Pietrini P, Furey M L, Graff-Radford N, Freo U, Alexander G E, Grady C L, Dani A, Mentis M J, Schapiro M B
Laboratory of Neurosciences, National Institute on Aging, Bethesda MD 20892, USA.
Am J Psychiatry. 1996 Oct;153(10):1261-8. doi: 10.1176/ajp.153.10.1261.
A subgroup of patients with Alzheimer's disease present with visual disturbances at onset. This study investigated whether specific cortical networks associated with visual processes are preferentially affected in this subgroup and determined the clinical implications of such abnormalities.
Regional cerebral glucose metabolic rates were assessed with positron emission tomography and [18F]2-fluoro-2-deoxy-D-glucose, and general intellectual functions, memory, and visual skills were measured with cognitive tests in patients with probable Alzheimer's disease-10 with and 22 without prominent visual symptoms-and in 25 healthy comparison subjects.
Both patient groups showed reduced glucose metabolism in parietal regions and in middle and superior temporal regions in comparison with the healthy subjects. The Alzheimer's disease patients without visual symptoms also showed reductions in inferior temporal, frontal, and limbic structures, as is typical of Alzheimer's disease. In contrast, the patients with visual symptoms had larger metabolic deficits than the patients without visual symptoms in the parietal and occipital cortices (including the primary visual cortex), with a relative sparing of inferior temporal, frontal, and limbic regions. Consistently, the patients with visual symptoms had significantly greater visuospatial deficits and less severe memory impairments than the patients without visual symptoms.

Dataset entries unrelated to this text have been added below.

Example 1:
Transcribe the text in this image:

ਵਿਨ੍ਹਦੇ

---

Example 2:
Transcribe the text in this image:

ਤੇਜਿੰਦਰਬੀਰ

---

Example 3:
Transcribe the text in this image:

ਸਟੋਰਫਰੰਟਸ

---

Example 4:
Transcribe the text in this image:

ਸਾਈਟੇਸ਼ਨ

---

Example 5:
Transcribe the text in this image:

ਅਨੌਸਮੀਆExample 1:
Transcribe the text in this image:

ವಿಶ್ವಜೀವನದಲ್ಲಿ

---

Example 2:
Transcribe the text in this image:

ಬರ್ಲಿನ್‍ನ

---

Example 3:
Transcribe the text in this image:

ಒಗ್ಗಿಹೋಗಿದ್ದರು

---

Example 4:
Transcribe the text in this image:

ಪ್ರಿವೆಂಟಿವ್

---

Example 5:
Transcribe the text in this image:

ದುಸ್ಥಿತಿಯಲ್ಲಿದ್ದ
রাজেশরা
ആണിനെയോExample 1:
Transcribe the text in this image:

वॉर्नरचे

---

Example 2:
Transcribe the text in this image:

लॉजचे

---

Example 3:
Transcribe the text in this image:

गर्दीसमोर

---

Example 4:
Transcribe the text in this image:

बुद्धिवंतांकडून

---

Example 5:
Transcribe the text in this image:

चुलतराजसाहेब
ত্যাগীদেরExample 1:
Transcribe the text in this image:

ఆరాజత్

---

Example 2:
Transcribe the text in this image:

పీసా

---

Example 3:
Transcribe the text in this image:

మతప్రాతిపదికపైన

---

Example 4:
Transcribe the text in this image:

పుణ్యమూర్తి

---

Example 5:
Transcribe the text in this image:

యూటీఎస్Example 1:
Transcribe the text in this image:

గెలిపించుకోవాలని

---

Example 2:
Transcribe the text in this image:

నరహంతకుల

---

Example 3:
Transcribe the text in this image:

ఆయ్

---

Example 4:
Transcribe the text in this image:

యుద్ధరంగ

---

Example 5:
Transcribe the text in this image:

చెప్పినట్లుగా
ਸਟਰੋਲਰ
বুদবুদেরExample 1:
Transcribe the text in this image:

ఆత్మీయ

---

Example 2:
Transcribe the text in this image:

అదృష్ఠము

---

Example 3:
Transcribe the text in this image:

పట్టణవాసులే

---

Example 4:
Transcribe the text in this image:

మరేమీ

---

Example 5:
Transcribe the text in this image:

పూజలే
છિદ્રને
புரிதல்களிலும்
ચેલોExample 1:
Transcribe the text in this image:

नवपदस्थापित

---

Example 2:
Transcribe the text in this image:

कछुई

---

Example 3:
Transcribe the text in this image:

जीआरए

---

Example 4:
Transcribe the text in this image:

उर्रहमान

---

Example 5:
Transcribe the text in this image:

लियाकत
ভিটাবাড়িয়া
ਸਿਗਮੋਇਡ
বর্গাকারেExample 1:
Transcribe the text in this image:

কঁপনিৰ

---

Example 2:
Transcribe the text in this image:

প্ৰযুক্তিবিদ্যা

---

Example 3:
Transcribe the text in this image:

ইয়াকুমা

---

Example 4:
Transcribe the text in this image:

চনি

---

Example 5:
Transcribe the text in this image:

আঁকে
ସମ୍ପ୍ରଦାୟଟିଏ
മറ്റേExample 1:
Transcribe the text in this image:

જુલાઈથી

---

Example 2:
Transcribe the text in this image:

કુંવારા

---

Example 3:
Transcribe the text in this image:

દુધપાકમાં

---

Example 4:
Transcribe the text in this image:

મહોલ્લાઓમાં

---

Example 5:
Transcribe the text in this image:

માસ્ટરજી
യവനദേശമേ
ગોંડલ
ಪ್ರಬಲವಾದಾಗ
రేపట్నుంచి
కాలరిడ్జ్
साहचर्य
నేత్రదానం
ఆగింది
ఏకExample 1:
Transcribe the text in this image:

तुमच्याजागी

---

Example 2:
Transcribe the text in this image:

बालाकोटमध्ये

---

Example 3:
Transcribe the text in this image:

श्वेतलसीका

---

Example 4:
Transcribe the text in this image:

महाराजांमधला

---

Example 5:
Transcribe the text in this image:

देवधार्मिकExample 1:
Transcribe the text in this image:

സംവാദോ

Alzheimer's disease patients with visuospatial deficits who are studied while alive have a distinctive regional distribution of cerebral metabolic impairment that is related to specific cognitive deficits and that distinguishes them from patients with typical Alzheimer's disease. These findings imply that regional variations in brain dysfunction can occur in Alzheimer's disease, with differential involvement of cortical systems resulting in distinctive clinical subgroups.
一部分阿尔茨海默病患者在发病时伴有视觉障碍。本研究调查了与视觉过程相关的特定皮质网络在该亚组患者中是否受到优先影响,并确定了此类异常的临床意义。
采用正电子发射断层扫描和[18F]2-氟-2-脱氧-D-葡萄糖评估局部脑葡萄糖代谢率,并通过认知测试测量可能患有阿尔茨海默病的患者(10例有明显视觉症状,22例无明显视觉症状)以及25名健康对照者的一般智力功能、记忆力和视觉技能。
与健康受试者相比,两组患者的顶叶区域以及颞中、颞上区域的葡萄糖代谢均降低。无视觉症状的阿尔茨海默病患者还表现出颞下回、额叶和边缘结构的代谢降低,这是阿尔茨海默病的典型表现。相比之下,有视觉症状的患者在顶叶和枕叶皮质(包括初级视觉皮质)的代谢缺陷比无视觉症状的患者更大,而颞下回、额叶和边缘区域相对较少受累。一致地,有视觉症状的患者比无视觉症状的患者有更明显的视觉空间缺陷和较轻的记忆障碍。
生前研究的有视觉空间缺陷的阿尔茨海默病患者具有独特的脑代谢损害区域分布,这与特定的认知缺陷相关,并将他们与典型阿尔茨海默病患者区分开来。这些发现表明,阿尔茨海默病可能存在脑功能障碍的区域差异,皮质系统的不同受累导致了独特的临床亚组。